Chances are at some point you have pulled up the screen that shows your hard drives and all of the other connected devices. You have also probably noticed that your computer’s main hard drive is labeled as C, but yet there is no A or B. Why is that exactly?
It Wasn’t Always This Way
How to differentiate between the different storage and input devices that connected to a computer was one of the early problems that had to be overcome in the computing world. In the 1960s IBM developed a system to differentiate different local drives using letters. The system that we know today was born, at least in a primitive form. The idea was copied by early software pioneer, Digital Research, who then used them as designations for local storage devices.

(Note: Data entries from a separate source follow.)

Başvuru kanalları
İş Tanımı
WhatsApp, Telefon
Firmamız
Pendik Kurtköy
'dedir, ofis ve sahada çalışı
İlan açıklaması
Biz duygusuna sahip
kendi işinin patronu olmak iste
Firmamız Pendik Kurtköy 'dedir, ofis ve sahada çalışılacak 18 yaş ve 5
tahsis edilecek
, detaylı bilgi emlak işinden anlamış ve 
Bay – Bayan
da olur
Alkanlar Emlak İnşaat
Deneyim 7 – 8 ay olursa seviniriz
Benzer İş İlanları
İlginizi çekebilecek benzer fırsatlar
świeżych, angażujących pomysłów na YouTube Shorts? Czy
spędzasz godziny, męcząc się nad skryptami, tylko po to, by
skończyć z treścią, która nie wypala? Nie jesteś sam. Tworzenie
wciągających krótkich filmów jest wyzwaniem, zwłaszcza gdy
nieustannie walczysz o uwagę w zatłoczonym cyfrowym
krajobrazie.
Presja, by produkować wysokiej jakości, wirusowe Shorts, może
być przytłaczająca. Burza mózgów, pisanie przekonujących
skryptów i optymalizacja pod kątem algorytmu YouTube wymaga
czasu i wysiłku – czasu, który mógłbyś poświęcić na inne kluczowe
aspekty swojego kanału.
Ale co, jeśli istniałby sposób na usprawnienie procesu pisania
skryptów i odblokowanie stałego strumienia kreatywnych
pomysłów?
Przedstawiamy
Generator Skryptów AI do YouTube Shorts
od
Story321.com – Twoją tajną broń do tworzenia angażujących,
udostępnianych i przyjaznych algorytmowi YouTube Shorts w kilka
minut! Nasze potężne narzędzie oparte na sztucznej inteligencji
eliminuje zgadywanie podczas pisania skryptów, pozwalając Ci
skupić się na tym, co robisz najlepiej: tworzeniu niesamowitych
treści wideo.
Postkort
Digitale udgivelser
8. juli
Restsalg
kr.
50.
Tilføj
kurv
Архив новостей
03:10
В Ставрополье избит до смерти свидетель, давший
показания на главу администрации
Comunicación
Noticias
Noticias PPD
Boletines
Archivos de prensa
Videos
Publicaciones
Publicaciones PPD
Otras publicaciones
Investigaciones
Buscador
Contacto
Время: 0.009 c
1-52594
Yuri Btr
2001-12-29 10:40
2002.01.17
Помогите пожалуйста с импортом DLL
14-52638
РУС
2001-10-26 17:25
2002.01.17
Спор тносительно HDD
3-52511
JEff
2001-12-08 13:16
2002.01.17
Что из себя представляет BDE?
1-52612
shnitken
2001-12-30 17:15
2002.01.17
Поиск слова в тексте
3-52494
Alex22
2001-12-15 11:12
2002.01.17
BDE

In the early 1980s IBM developed the first true personal computers. Which operating system would be used would be a lucrative contract for that company that could make or break it. Digital Research seemed to have the inside track with their CP/M 86 Disk Operating System (DOS) with IBM and Digital Research reaching a handshake agreement when allegedly the founders of Digital Research (who were serendipitously on the way to a vacation) and a representative of IBM spoke while on an airplane.
Enter Microsoft
What is clear is that IBM shifted their focus to another software company, Microsoft. Microsoft purchased a clone of Digital Research’s operating system and modified it calling it MS-DOS. Included with that clone was the disk drive lettering system that we know today. Microsoft of course flourished becoming one of the world’s most valuable companies. Digital Research was sold off in 1991 when their version of DOS failed to gain market traction.
A And B
A local disk reader was not a new thing for a computer. They dated back to the 1950s, but because there was no local storage there was no need to differentiate it from other devices. Hard drives were expensive and even early personal computers lacked a hard drive or had a very small one. Over time though that began to change.
Since early personal computers used disks to run programs the initial disk format, the 5 ¼” disk was given the designation A. When the next generation of disks, the 3 ½”, were developed they were given the designation B. While not always the case with every computer, this format won out. It was easy to remember and easy to accept as the universal standard.
C:/
Over time physical storage on a personal computer became cheaper and more compact. By the late 1980s the hard disk drive was becoming common in personal computers and that drive was given the next letter in line, C. C has come to be known as the drive that contains the computer’s operating system.
Since then there have been many, many further innovations. Multiple hard drives, CD, DVD and Blu-Ray drives, external hard drives, network drives and any other storage devices that can be plugged in are given their own letter. Even digital cameras or your smartphone. Despite the floppy drives that were A and B going the way of the dodo bird the hard drive with the operating system has retained the letter C as its designation.
The Drive Letters Are Not Set In Stone
Did you know that these drive letters are not set in stone? You can change them, so if you want your hard drive to be A, you can do that. You will have to change a lot of other things around as well, so don’t do this unless you know what you are doing, but these drive letters are not set in stone. You have the entire alphabet to work with.